The team further investigated whether vagal nerves directly or indirectly sense osmolality changes in the gut. They discovered that in response to osmolality changes in the gut, a particular peptide, vasoactive intestinal peptide, or VIP, is secreted into the portal vein, which in turn activates the vagus nerves in the HPA area. This explains how the gut translates physical osmolality changes into hormonal signals that encode the osmolality changes.
“We discovered the start of a pathway, the HPA-brain axis,” says Oka, who is also a researcher at the New York Stem Cell Foundation. “Details of all molecular connections and mechanisms remain to be determined.”
Other future research will examine the connections between vagal neurons in the body and regions of the brain known to control thirst. In previous work, researchers in Oka’s lab identified so-called thirst neurons in the subfornical organs (SFO) region of the brain. When animals are thirsty, these neurons are very active; drinking water quickly calms them down. But SFO thirst neurons are not directly connected to any gut neurons, so the team aims to understand how changes in osmolality are communicated to SFO thirst neurons.

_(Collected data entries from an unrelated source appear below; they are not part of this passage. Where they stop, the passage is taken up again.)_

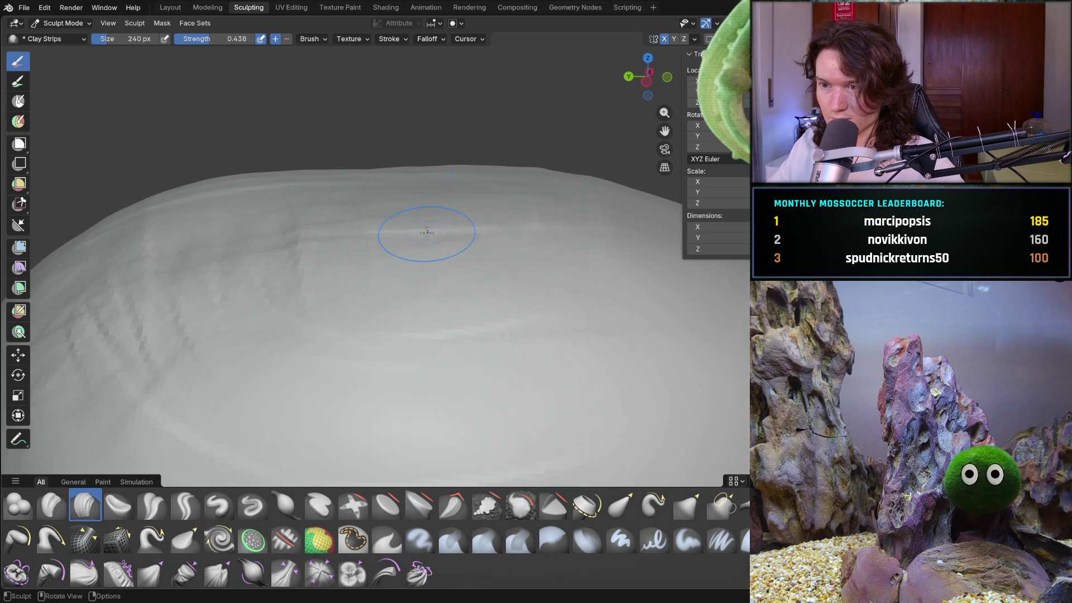
middle_drag(424, 191, 412, 153)
drag(411, 153, 399, 105)
mouse_move(359, 71)
mouse_down()
mouse_move(310, 132)
mouse_move(385, 206)
mouse_up()
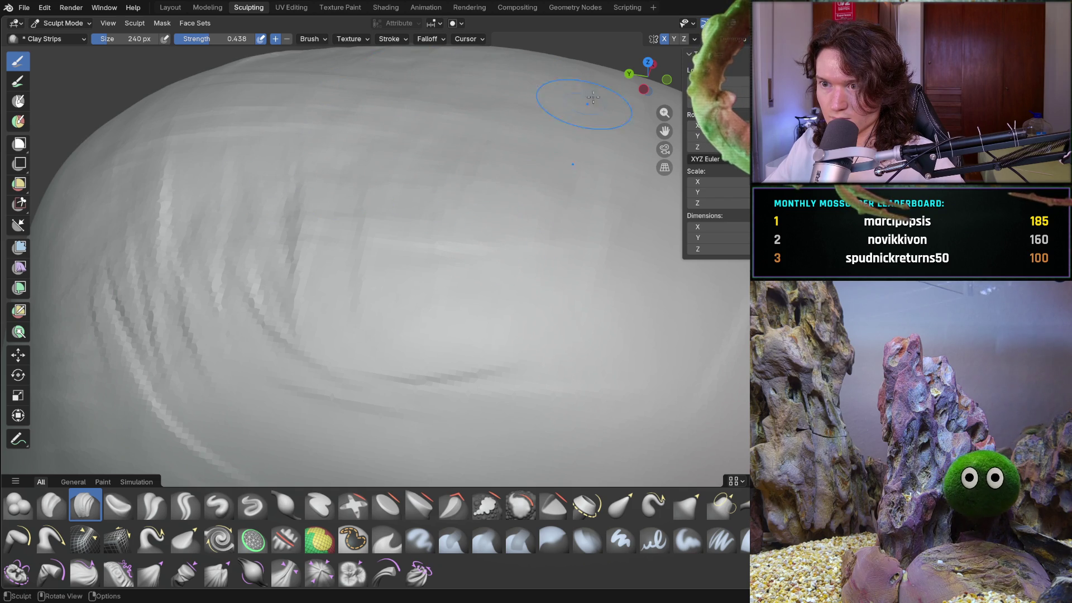
- Review the strand-covered scalp dome back to a front view and switch to the Smooth brush
middle_drag(565, 223, 454, 187)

“There’s still so much we don’t know about how the nervous system controls basic functions, like thirst and satiety,” says Karen David, Ph.D., program director at the Institute. National Board of Neurological Disorders and Stroke. “This study shows how approaches supported by the BRAIN initiative are being used to uncover how brain circuitry handles this important sensory information.”
The article is entitled “Sensory representation and detection mechanisms of intestinal osmolality change”. Funding was provided by the President and Provost of Caltech, Caltech’s Biology and Bioengineering Division, the New York Stem Cell Foundation, the National Institutes of Health, the Alfred P. Sloan Foundation, the Heritage Medical Research Institute, and the Japan Society for the Advancement of Science. The study was funded by the NIH Brain Research Through Advancing Innovative Neurotechnologies (BRAIN) initiative (R01NS109997, R01NS123918).